Although other acts get more credit for the ground they broke on MTV – and MTV was everything – Duran Duran was the first pop act that brought art to MTV.
Even if the former art students’ music sucked (and it didn’t) Duran Duran would deserve to be in the RRHOF because of their vibrant, sweeping exotic videos, featuring incredibly good looking people. It was no accident that suddenly movies were being made that looked a lot like Duran Duran videos.
Reason No. 2 John Taylor and co. deserve the RRHOF: Duran Duran excelled at curveballs. Just when we got used to those beautiful videos from exotic locations, DD released “The Reflex” video in 1984 – four minutes of full-scale arena rock (with a gentler sound, to be sure). But we barely noticed. Look, they play real instruments! In front of real (beautiful and screaming) girls! And … hey, some of them have long hair! Big stage, bright lights … Andy Taylor puts his foot on his monitor like a real rock star!

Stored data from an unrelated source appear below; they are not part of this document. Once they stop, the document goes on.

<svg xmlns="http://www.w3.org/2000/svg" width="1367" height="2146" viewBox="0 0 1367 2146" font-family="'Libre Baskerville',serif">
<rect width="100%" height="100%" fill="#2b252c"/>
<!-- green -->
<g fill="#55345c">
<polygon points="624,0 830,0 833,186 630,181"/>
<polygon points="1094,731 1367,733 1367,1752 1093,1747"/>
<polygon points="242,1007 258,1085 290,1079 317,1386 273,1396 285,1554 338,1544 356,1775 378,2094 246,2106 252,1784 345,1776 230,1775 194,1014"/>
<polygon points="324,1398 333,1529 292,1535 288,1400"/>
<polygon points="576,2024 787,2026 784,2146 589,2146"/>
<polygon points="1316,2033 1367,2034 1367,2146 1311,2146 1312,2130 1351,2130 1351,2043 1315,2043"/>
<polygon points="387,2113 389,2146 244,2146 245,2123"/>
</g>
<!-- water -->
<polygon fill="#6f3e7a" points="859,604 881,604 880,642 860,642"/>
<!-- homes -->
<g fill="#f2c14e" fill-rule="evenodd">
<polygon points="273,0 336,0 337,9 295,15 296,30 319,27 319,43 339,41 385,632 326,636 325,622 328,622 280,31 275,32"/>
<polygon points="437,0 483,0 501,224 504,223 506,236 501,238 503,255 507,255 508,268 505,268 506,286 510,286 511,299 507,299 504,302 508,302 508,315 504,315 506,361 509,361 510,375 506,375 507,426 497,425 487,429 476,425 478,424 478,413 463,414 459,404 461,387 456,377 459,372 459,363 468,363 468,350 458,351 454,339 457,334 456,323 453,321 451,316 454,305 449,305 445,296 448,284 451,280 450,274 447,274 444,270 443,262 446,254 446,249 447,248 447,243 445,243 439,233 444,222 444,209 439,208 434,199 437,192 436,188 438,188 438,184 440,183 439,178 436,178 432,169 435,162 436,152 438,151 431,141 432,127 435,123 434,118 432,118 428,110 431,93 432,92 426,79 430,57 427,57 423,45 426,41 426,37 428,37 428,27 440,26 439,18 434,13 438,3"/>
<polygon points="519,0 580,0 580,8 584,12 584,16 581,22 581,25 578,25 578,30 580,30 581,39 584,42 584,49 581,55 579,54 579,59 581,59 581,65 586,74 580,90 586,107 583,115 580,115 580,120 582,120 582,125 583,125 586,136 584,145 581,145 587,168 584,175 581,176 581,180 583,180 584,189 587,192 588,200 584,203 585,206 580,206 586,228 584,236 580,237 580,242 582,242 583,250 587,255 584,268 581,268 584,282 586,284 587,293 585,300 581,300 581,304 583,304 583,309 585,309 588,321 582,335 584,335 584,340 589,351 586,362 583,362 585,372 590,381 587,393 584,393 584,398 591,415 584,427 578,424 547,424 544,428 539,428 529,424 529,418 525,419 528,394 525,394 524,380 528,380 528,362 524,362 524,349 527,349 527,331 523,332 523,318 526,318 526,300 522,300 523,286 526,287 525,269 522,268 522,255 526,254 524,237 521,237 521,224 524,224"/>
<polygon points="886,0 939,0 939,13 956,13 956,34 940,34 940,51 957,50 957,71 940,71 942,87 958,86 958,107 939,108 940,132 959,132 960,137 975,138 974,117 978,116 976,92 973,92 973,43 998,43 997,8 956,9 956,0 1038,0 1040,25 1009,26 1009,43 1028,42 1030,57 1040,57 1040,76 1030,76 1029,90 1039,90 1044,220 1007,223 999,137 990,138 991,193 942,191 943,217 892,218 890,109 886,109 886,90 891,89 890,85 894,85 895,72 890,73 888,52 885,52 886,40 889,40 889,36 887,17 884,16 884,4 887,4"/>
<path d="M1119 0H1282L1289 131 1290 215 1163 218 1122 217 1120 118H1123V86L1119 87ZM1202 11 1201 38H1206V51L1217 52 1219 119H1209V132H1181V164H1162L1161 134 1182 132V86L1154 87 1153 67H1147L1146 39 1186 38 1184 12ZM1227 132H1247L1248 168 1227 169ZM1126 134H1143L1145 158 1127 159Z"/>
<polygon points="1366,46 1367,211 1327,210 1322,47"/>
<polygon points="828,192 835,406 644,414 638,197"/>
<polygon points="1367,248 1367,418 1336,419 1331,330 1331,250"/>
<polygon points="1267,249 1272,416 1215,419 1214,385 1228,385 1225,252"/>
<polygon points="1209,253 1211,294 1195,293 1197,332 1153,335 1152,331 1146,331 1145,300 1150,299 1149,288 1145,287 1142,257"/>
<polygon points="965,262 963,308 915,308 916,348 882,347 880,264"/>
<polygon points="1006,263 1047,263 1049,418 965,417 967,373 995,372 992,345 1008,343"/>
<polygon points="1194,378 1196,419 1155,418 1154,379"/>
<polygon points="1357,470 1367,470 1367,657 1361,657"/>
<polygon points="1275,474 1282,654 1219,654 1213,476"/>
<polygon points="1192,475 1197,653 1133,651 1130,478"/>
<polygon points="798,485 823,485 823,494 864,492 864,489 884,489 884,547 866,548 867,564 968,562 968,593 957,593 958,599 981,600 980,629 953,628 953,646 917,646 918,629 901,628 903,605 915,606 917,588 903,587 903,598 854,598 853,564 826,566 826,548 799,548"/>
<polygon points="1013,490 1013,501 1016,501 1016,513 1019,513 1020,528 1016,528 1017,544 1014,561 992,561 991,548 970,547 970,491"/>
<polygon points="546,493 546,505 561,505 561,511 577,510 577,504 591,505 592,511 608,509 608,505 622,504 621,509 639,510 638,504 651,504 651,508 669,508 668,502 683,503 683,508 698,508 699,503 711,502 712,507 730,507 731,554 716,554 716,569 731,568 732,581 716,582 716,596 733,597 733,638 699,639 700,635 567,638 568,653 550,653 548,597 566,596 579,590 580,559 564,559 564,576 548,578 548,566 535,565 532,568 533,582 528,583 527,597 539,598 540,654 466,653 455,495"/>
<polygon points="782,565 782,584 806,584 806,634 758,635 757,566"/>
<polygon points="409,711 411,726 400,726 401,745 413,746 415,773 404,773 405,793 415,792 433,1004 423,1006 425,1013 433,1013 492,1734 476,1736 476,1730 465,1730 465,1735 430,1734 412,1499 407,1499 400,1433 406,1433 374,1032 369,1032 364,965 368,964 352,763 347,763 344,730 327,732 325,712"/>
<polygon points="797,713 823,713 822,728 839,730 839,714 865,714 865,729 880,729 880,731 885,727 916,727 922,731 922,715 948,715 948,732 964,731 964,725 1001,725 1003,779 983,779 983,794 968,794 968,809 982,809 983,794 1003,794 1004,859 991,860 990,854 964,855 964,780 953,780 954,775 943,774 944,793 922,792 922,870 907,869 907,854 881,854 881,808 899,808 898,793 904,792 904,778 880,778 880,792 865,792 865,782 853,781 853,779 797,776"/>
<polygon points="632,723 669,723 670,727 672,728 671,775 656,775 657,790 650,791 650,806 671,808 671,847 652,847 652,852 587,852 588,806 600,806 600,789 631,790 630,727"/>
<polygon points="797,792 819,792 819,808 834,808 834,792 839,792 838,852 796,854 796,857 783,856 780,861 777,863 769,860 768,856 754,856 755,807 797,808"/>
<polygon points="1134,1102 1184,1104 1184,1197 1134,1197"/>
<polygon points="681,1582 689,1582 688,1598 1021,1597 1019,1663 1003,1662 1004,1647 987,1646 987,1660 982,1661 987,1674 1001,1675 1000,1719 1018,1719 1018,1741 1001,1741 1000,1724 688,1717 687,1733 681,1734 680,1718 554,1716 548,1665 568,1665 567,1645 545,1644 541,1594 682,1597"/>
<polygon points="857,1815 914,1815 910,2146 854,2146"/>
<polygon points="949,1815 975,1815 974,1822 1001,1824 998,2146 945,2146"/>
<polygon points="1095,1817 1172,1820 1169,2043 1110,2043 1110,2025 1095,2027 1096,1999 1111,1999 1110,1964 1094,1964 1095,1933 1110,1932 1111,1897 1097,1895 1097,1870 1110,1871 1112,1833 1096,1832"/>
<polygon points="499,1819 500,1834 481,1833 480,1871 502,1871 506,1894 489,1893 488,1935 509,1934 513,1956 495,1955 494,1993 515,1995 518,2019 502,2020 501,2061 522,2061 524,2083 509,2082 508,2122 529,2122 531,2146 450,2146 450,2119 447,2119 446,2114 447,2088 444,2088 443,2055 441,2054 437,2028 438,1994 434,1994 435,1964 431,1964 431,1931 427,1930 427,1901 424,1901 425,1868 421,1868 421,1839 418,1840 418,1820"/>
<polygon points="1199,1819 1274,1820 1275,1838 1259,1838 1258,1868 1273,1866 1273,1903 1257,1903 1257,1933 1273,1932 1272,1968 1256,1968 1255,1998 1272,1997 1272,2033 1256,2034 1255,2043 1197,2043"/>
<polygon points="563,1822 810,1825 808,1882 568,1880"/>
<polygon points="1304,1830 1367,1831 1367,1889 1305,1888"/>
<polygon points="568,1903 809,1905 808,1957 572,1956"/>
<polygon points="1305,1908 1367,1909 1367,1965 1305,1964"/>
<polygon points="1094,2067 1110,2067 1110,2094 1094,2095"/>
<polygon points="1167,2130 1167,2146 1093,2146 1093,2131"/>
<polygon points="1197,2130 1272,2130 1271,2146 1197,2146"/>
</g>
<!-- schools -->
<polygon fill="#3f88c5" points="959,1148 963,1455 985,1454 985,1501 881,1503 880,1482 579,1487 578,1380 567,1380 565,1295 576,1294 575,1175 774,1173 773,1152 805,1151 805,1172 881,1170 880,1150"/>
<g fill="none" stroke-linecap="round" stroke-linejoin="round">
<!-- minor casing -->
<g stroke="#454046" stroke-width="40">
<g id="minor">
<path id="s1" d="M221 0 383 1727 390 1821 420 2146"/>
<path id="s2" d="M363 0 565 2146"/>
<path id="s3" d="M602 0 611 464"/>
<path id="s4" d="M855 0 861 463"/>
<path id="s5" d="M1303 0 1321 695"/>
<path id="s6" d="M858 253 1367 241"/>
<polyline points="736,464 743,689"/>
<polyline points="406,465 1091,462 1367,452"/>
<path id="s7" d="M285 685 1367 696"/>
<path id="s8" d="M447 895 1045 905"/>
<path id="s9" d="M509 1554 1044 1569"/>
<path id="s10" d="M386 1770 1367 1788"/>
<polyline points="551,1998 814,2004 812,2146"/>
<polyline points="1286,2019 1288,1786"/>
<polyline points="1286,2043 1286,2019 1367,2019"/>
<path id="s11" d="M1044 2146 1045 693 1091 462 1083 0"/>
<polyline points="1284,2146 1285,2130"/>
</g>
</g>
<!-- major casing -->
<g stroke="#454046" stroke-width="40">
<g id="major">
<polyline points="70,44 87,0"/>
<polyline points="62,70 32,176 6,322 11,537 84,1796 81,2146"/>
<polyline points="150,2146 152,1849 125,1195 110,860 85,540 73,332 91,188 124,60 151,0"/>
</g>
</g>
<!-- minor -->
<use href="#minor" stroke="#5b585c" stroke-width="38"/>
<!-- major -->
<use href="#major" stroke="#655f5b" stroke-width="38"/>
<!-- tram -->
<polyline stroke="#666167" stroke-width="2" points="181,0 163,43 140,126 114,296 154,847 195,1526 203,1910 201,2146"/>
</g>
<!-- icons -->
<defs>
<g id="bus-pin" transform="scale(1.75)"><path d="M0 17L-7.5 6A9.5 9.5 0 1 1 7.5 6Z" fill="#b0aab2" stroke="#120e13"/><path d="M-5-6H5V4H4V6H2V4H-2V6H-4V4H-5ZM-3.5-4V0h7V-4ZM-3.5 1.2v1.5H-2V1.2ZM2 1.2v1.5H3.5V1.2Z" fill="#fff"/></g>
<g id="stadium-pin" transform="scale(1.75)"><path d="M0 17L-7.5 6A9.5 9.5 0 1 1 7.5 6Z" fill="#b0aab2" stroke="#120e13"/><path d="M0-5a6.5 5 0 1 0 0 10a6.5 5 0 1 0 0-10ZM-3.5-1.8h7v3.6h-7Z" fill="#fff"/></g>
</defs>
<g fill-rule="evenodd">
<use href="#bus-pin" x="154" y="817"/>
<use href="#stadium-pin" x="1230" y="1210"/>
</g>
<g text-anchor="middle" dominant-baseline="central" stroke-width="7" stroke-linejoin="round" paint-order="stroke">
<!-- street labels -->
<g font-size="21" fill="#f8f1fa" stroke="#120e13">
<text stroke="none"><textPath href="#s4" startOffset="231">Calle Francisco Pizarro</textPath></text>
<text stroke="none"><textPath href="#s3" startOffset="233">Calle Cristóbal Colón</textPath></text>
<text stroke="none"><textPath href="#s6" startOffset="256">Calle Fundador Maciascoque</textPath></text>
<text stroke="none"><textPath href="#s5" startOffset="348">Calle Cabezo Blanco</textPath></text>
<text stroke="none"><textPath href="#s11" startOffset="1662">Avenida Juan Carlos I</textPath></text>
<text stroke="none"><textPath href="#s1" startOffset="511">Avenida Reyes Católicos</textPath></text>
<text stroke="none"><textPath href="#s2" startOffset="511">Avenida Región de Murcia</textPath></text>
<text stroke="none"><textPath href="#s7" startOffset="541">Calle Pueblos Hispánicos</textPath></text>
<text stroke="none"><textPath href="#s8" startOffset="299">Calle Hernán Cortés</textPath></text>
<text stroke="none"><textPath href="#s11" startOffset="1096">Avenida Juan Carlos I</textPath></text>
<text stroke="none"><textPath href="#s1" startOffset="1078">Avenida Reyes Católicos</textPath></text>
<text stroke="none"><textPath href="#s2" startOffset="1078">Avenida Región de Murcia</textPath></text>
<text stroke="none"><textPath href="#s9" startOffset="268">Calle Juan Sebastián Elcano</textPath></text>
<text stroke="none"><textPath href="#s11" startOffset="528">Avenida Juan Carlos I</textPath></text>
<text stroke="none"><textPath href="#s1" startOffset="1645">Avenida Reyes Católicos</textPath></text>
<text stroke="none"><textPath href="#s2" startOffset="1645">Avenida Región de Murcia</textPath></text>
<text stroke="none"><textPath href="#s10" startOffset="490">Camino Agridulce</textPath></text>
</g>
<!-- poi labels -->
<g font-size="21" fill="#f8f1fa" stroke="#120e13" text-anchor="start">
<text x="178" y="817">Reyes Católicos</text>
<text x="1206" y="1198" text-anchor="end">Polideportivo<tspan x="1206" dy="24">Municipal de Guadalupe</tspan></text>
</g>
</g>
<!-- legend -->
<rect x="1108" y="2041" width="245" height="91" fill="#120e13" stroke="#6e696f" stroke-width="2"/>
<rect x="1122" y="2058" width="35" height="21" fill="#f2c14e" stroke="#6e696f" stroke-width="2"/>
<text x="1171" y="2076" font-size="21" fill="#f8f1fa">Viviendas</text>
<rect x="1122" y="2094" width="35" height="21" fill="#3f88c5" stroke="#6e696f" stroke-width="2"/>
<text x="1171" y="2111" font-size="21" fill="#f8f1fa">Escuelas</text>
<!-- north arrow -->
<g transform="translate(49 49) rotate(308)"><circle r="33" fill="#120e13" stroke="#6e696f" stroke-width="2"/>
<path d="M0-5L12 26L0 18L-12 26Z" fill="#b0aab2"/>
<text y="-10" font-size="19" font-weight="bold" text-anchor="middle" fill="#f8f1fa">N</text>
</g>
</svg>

It was a brilliant marketing move. Suddenly, the guys were paying attention. On the sly, I bought a cassette version of “Seven and the Ragged Tiger.” “Tiger Tiger” transitioning into “The Seventh Stranger” became my eight-and-a-half-minute secret, which I only listed to when no one else was around. I’d never heard a pop band I hated play such lush music. I still listen to it; even after I became a professional music snob. There are still few pops hooks as compelling as “New Moon on Monday.”
Oh yeah … the New Romantics pretty boys could play, too.

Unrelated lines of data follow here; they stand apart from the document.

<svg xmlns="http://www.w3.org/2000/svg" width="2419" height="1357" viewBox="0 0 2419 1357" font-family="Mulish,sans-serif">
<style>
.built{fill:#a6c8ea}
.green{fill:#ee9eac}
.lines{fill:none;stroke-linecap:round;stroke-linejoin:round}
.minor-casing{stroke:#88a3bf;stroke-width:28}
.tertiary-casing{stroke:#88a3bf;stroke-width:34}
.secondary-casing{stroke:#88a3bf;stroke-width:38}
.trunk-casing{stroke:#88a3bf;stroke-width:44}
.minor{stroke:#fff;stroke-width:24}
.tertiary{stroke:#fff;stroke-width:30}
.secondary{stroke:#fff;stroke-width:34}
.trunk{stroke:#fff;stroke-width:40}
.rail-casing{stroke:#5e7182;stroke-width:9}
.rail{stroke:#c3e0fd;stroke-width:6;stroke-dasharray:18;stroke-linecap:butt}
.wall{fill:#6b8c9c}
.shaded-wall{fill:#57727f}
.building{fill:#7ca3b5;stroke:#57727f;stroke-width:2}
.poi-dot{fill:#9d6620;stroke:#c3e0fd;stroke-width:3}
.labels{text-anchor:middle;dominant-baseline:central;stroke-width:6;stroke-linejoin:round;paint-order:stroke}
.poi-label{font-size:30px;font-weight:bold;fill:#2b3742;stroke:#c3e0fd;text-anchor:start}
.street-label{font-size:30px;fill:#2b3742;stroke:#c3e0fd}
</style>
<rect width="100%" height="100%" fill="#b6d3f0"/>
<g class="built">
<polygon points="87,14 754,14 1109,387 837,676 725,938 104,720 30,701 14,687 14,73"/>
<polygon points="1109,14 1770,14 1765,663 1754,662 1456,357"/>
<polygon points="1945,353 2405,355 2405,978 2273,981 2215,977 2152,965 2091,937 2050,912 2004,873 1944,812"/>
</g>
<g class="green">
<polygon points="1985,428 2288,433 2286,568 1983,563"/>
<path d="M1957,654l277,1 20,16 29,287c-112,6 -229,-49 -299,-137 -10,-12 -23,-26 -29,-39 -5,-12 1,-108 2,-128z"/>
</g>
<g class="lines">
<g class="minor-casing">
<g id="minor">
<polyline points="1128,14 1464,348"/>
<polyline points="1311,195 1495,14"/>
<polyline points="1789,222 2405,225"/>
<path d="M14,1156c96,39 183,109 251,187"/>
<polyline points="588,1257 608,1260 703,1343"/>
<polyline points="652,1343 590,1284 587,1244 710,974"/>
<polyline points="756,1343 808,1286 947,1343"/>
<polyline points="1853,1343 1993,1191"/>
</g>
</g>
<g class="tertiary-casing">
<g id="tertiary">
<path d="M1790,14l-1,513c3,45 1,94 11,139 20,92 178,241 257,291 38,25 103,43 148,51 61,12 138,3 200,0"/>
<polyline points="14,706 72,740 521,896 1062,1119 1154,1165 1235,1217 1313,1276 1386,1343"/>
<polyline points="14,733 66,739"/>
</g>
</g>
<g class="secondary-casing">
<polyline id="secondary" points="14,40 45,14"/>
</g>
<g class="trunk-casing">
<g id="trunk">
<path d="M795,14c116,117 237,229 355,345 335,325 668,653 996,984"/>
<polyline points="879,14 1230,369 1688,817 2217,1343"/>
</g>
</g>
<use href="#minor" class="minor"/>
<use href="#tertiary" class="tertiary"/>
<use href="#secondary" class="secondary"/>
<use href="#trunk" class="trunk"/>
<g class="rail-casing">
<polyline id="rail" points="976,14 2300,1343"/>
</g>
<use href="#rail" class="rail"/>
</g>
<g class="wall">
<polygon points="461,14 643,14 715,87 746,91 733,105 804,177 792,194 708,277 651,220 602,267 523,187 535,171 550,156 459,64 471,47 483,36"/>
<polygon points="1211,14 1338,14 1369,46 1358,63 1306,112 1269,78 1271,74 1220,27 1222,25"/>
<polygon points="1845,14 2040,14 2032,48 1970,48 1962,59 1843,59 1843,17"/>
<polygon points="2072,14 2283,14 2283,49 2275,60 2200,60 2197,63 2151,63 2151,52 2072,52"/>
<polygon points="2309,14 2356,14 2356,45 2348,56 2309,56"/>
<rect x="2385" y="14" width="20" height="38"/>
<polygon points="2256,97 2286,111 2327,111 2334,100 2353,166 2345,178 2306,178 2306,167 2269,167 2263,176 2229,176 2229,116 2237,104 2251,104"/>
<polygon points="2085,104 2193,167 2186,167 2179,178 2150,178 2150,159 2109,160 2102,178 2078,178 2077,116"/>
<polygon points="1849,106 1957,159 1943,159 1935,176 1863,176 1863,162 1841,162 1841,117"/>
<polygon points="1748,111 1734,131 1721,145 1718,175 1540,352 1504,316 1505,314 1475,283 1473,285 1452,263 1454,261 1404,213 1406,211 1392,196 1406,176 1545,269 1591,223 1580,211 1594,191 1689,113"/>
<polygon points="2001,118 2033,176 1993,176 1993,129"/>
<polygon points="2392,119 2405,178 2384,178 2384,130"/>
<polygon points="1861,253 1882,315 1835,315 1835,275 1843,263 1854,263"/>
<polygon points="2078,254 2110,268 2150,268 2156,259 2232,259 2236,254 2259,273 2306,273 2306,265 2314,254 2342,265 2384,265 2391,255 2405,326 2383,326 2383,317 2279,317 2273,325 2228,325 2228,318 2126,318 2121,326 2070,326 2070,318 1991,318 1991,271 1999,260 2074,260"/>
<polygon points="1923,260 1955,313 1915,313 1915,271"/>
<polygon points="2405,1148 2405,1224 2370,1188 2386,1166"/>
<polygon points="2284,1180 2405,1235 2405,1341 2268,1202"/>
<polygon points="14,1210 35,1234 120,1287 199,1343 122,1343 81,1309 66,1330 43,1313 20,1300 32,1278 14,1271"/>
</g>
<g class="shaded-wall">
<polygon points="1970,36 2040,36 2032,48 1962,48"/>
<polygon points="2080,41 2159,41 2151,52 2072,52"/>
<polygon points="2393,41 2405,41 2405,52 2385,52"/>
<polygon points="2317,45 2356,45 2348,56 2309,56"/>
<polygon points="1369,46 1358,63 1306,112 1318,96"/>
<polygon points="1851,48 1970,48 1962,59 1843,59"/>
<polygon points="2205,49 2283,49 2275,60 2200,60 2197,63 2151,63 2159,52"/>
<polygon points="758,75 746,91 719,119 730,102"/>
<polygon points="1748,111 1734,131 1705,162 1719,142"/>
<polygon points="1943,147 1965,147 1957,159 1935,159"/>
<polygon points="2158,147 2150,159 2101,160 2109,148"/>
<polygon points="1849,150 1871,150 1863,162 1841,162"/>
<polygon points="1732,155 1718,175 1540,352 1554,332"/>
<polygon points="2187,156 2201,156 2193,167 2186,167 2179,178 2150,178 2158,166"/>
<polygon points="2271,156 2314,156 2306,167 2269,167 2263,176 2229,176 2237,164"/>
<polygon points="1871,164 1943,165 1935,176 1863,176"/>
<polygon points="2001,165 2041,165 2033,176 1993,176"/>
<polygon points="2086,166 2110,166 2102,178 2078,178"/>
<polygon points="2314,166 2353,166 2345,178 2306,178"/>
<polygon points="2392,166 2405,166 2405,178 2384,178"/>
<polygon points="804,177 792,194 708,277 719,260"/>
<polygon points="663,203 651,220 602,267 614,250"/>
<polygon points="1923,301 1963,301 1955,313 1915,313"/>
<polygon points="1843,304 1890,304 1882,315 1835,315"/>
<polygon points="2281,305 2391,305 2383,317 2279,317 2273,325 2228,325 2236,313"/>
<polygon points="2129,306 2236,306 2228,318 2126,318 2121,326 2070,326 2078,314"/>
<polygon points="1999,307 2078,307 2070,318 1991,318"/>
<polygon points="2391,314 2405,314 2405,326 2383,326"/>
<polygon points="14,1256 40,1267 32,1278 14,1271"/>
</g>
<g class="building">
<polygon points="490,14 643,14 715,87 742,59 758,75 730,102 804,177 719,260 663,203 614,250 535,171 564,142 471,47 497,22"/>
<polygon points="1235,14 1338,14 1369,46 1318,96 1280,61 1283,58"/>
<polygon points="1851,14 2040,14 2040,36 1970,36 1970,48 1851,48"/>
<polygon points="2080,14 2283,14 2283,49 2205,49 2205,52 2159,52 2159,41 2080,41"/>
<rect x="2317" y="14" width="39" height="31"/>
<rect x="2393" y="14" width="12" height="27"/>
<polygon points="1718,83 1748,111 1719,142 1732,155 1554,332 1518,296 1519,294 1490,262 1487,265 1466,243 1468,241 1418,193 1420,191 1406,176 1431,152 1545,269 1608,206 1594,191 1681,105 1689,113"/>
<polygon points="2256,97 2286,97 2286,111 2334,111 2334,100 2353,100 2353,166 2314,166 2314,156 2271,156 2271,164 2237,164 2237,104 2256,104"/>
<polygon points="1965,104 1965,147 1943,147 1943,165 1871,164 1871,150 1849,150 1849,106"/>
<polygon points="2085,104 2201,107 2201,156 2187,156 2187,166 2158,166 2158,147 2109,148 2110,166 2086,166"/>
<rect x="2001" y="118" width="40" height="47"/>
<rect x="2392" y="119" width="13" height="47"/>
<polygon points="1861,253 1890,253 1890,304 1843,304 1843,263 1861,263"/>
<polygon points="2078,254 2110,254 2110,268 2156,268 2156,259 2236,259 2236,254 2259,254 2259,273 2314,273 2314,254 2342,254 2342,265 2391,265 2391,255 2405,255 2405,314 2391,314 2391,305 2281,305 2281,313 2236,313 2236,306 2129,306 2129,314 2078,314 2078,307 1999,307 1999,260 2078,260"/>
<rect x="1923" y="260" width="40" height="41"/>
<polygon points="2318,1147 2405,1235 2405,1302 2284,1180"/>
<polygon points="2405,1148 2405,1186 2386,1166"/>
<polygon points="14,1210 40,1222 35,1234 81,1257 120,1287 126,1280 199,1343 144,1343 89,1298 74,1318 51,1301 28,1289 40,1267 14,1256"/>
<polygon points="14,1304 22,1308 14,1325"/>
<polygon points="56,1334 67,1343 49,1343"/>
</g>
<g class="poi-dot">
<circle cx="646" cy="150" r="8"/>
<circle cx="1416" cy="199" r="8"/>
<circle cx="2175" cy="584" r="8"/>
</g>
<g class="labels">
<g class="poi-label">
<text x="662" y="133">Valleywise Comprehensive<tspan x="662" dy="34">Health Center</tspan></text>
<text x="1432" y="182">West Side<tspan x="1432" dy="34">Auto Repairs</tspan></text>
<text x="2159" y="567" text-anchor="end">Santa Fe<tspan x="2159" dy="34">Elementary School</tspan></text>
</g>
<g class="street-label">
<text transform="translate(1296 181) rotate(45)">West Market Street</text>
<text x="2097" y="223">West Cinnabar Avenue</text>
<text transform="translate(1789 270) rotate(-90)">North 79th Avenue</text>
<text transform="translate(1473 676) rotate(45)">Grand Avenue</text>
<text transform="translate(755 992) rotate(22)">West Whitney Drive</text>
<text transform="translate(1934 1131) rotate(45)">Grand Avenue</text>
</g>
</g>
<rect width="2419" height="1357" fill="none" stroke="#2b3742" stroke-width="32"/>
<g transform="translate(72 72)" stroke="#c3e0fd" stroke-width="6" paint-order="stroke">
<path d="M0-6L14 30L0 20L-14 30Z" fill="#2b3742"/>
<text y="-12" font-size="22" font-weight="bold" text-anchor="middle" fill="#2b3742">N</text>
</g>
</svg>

The next year, Andy and John Taylor spun off into The Power Station, a side project that was legal for rockers to love. Screeching rock guitar solos! Bass popping! Pounding drums! I remember feeling justified for secretly listening to Duran Duran. Especially by 1987, when Andy Taylor went solo and started hanging around Sex Pistols and playing loud guitar rock.
See? I told you they were cool!
By then, we were just out of high school and patting ourselves on the collective back for expanding our horizons. Duran Duran was legalized among the rockers, and it felt liberating.
Duran Duran deserves the honor, and I hope they enjoy it. They made a lasting impact on so many more ’80s kids than they know. Especially the ones who hated them.